- [Exercise aim]:
Quote the rows below from the line containing "collector number: 3565" through the line containing "family: Iridaceae", inclusive.

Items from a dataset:
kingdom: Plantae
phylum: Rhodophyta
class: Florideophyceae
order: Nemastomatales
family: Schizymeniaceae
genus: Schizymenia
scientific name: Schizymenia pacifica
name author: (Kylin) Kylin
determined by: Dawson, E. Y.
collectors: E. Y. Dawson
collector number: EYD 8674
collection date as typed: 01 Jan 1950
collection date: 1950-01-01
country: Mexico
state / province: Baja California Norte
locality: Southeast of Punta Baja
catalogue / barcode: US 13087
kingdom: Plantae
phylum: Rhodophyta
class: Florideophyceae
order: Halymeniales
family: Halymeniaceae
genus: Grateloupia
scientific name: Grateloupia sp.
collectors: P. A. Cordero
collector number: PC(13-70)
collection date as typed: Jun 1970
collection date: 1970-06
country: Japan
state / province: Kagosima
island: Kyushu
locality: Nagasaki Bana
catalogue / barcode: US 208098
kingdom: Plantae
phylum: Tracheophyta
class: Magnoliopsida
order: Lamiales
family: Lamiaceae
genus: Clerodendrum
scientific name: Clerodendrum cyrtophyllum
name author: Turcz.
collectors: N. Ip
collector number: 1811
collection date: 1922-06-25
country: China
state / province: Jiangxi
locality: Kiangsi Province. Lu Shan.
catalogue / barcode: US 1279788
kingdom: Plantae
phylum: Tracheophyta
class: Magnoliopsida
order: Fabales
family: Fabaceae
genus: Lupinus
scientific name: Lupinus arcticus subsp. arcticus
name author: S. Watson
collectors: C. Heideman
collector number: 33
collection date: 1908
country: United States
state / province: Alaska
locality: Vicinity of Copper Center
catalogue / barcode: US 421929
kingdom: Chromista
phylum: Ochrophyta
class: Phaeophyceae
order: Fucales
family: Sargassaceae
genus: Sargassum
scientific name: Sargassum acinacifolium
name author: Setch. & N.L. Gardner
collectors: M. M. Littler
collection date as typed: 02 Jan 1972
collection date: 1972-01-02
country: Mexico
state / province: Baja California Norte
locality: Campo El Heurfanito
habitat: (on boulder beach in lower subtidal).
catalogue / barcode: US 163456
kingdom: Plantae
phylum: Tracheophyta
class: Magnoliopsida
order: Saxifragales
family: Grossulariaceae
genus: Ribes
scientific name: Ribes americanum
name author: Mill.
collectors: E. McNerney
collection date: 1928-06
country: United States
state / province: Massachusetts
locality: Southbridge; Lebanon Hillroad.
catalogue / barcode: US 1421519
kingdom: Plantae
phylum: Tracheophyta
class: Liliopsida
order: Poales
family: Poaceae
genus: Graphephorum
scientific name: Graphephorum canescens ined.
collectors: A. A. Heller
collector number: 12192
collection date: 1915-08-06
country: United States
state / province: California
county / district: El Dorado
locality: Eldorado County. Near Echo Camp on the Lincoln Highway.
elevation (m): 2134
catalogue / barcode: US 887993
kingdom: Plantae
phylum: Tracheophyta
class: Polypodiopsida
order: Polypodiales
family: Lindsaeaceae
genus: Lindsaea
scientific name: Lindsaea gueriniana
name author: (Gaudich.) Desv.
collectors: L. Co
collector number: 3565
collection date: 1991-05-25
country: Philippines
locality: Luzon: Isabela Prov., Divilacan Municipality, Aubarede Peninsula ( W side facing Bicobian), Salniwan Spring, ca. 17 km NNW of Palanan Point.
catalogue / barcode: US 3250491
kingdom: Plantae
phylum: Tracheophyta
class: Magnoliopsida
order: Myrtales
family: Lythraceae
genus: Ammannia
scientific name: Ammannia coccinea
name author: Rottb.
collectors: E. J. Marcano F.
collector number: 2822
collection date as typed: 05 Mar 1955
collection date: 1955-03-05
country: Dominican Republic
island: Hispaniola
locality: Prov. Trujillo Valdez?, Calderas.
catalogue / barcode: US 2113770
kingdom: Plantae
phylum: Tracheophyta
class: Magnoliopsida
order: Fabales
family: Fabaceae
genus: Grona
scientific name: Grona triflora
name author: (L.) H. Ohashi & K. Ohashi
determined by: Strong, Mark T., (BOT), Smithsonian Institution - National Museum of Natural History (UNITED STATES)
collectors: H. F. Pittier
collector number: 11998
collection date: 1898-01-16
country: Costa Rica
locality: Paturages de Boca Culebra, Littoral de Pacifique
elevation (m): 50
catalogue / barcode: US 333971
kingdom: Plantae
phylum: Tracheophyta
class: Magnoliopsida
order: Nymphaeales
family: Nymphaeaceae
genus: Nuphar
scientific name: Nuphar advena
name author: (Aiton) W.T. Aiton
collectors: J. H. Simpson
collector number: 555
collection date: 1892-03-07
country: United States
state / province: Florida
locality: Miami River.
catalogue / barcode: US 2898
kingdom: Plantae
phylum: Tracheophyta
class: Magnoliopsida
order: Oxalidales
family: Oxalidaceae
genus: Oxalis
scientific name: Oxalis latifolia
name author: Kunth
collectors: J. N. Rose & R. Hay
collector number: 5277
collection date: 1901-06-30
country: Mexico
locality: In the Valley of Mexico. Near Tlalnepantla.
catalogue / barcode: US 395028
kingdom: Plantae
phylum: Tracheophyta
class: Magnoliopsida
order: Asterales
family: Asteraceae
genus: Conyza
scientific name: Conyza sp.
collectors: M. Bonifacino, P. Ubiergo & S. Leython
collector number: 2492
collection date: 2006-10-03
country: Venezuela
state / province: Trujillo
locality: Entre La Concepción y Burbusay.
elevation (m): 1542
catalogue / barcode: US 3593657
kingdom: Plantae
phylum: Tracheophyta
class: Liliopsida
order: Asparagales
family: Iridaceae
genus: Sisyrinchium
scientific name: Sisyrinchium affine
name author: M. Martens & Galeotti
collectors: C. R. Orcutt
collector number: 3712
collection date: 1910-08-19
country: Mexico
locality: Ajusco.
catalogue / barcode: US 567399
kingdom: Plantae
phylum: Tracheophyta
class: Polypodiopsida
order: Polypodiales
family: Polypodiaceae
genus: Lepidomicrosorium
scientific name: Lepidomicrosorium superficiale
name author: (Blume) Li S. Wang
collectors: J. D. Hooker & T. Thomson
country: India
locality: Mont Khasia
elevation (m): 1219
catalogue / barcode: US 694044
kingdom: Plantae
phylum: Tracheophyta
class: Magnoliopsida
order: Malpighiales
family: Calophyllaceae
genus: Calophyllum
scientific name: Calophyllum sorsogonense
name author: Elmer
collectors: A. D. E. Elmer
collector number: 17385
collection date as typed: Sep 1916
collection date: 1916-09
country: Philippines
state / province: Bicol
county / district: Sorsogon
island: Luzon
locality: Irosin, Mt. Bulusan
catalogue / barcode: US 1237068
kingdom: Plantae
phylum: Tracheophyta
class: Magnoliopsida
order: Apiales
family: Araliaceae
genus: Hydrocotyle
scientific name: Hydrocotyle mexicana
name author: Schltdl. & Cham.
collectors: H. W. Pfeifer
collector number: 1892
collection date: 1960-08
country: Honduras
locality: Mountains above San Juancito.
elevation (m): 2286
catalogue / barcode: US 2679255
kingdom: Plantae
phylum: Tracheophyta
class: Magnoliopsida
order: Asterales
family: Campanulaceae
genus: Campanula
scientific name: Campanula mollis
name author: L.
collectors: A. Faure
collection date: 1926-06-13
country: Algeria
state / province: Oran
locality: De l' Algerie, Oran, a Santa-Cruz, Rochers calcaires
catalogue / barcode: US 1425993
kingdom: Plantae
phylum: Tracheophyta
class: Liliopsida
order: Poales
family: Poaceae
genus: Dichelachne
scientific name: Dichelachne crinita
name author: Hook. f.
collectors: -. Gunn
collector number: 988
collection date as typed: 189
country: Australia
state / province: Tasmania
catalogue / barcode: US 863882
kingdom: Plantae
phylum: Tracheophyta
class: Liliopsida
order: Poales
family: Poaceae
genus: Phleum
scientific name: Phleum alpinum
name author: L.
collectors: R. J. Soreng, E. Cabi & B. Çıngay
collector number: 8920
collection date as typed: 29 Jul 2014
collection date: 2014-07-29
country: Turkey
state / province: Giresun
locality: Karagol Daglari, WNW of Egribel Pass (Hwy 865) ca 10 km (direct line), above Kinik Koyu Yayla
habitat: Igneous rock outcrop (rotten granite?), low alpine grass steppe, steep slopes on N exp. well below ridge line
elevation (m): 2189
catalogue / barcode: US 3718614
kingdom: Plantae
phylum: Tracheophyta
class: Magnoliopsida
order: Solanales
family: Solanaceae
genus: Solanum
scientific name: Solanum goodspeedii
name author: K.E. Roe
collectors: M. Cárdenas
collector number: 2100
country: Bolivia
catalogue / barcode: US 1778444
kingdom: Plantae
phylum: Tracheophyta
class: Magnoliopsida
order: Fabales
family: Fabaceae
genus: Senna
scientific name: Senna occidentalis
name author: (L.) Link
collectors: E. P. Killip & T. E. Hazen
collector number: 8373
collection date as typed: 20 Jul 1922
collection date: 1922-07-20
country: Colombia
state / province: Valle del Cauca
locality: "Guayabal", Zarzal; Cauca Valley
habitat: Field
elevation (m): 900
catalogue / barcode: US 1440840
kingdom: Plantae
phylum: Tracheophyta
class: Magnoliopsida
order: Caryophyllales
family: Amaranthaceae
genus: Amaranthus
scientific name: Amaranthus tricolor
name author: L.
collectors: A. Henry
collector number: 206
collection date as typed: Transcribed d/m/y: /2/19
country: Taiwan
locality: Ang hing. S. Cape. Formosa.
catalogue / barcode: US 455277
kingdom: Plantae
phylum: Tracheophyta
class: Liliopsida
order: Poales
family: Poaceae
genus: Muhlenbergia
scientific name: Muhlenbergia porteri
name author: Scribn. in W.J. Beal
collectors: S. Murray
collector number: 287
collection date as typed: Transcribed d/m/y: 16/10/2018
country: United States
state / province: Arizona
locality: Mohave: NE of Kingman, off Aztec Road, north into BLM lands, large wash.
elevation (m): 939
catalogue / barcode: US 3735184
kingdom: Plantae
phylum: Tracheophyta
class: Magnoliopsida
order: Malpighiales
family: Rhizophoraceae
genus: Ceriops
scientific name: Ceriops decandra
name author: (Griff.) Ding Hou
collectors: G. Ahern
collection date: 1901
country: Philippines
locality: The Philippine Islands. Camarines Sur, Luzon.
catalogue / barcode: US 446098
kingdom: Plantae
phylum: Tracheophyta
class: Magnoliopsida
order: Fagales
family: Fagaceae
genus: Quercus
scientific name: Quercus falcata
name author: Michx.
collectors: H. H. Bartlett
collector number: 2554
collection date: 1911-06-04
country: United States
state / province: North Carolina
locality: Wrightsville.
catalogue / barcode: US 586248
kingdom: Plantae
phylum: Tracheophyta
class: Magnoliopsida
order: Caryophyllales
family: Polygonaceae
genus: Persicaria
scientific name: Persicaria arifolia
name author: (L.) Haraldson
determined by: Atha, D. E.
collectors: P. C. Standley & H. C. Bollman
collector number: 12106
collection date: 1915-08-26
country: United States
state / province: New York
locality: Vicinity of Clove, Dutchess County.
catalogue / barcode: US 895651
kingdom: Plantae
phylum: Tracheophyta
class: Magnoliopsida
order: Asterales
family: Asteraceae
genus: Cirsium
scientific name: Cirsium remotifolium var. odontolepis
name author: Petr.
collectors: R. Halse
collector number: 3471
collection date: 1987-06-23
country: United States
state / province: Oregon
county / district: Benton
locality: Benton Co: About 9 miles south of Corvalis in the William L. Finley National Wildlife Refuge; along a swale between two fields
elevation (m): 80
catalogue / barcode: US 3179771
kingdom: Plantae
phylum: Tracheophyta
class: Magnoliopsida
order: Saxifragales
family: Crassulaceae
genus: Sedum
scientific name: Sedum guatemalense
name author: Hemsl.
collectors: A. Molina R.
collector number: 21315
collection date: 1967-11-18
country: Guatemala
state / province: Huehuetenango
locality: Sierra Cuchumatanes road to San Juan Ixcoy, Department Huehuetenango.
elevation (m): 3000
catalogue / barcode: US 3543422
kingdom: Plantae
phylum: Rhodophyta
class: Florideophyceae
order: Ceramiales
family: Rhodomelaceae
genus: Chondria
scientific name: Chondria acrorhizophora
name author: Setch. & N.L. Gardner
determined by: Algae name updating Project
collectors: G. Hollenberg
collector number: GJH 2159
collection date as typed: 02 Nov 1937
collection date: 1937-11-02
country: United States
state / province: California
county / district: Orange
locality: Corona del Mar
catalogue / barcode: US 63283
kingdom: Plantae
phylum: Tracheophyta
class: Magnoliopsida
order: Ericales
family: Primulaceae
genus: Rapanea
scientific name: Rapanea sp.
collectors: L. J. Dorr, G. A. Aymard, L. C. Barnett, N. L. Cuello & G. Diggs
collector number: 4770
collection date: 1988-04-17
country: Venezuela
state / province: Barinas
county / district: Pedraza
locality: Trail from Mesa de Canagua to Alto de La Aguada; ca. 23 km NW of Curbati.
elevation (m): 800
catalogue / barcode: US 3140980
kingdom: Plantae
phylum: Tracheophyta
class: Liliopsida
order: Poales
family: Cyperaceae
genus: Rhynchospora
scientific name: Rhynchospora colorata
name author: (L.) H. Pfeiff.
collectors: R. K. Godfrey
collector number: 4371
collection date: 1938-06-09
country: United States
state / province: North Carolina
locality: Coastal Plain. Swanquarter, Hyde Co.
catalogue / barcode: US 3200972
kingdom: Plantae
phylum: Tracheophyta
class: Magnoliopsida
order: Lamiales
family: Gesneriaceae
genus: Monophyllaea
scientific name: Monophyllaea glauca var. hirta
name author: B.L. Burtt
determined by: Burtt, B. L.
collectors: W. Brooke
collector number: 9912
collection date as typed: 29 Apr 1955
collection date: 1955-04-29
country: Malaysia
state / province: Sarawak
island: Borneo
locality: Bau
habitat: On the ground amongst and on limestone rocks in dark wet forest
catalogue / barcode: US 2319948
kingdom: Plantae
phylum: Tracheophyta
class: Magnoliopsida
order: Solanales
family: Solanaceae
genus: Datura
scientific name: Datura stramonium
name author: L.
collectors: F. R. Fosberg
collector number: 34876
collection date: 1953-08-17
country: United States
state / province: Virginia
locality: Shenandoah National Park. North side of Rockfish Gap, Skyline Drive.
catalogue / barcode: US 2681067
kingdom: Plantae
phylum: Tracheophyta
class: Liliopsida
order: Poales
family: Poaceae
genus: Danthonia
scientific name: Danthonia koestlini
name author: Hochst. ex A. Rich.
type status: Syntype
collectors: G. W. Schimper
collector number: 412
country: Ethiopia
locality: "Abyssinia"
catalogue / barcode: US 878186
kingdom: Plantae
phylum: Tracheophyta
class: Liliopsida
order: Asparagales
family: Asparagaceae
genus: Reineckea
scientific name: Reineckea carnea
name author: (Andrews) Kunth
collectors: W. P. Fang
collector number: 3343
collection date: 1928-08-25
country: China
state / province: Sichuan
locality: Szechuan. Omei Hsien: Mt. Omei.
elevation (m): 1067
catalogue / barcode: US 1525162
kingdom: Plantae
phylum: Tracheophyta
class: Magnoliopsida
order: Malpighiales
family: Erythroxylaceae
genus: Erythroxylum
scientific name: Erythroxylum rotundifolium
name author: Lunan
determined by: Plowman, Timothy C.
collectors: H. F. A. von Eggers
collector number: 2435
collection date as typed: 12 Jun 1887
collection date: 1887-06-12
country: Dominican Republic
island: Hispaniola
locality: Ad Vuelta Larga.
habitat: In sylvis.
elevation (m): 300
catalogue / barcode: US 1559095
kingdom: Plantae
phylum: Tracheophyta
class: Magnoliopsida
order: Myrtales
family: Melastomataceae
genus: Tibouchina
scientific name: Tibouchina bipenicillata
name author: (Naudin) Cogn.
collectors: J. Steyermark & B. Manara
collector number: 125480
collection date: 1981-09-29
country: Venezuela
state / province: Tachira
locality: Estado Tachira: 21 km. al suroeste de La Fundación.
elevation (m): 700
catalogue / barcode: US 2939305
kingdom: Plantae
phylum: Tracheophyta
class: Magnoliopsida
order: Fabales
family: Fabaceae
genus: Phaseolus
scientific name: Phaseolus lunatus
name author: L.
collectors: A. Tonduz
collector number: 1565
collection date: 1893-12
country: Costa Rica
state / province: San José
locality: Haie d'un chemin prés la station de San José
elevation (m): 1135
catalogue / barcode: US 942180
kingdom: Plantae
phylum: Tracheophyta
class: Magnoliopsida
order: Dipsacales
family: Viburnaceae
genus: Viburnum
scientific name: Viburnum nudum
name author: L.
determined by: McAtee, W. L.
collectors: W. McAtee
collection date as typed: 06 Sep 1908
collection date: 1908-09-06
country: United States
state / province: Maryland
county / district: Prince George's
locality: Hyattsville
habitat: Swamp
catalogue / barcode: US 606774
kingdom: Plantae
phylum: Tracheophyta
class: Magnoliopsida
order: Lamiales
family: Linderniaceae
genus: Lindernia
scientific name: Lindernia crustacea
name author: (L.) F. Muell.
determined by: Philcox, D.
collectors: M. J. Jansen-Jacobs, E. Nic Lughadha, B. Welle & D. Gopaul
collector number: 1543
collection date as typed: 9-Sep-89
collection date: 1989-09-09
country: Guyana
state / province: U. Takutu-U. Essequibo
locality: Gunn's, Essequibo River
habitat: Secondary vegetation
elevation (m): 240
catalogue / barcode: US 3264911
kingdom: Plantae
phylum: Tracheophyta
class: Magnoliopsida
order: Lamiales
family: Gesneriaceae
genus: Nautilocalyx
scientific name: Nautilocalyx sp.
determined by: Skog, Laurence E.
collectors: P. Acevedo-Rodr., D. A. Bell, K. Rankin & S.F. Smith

- [Expected answer]:
collector number: 3565
collection date: 1991-05-25
country: Philippines
locality: Luzon: Isabela Prov., Divilacan Municipality, Aubarede Peninsula ( W side facing Bicobian), Salniwan Spring, ca. 17 km NNW of Palanan Point.
catalogue / barcode: US 3250491
kingdom: Plantae
phylum: Tracheophyta
class: Magnoliopsida
order: Myrtales
family: Lythraceae
genus: Ammannia
scientific name: Ammannia coccinea
name author: Rottb.
collectors: E. J. Marcano F.
collector number: 2822
collection date as typed: 05 Mar 1955
collection date: 1955-03-05
country: Dominican Republic
island: Hispaniola
locality: Prov. Trujillo Valdez?, Calderas.
catalogue / barcode: US 2113770
kingdom: Plantae
phylum: Tracheophyta
class: Magnoliopsida
order: Fabales
family: Fabaceae
genus: Grona
scientific name: Grona triflora
name author: (L.) H. Ohashi & K. Ohashi
determined by: Strong, Mark T., (BOT), Smithsonian Institution - National Museum of Natural History (UNITED STATES)
collectors: H. F. Pittier
collector number: 11998
collection date: 1898-01-16
country: Costa Rica
locality: Paturages de Boca Culebra, Littoral de Pacifique
elevation (m): 50
catalogue / barcode: US 333971
kingdom: Plantae
phylum: Tracheophyta
class: Magnoliopsida
order: Nymphaeales
family: Nymphaeaceae
genus: Nuphar
scientific name: Nuphar advena
name author: (Aiton) W.T. Aiton
collectors: J. H. Simpson
collector number: 555
collection date: 1892-03-07
country: United States
state / province: Florida
locality: Miami River.
catalogue / barcode: US 2898
kingdom: Plantae
phylum: Tracheophyta
class: Magnoliopsida
order: Oxalidales
family: Oxalidaceae
genus: Oxalis
scientific name: Oxalis latifolia
name author: Kunth
collectors: J. N. Rose & R. Hay
collector number: 5277
collection date: 1901-06-30
country: Mexico
locality: In the Valley of Mexico. Near Tlalnepantla.
catalogue / barcode: US 395028
kingdom: Plantae
phylum: Tracheophyta
class: Magnoliopsida
order: Asterales
family: Asteraceae
genus: Conyza
scientific name: Conyza sp.
collectors: M. Bonifacino, P. Ubiergo & S. Leython
collector number: 2492
collection date: 2006-10-03
country: Venezuela
state / province: Trujillo
locality: Entre La Concepción y Burbusay.
elevation (m): 1542
catalogue / barcode: US 3593657
kingdom: Plantae
phylum: Tracheophyta
class: Liliopsida
order: Asparagales
family: Iridaceae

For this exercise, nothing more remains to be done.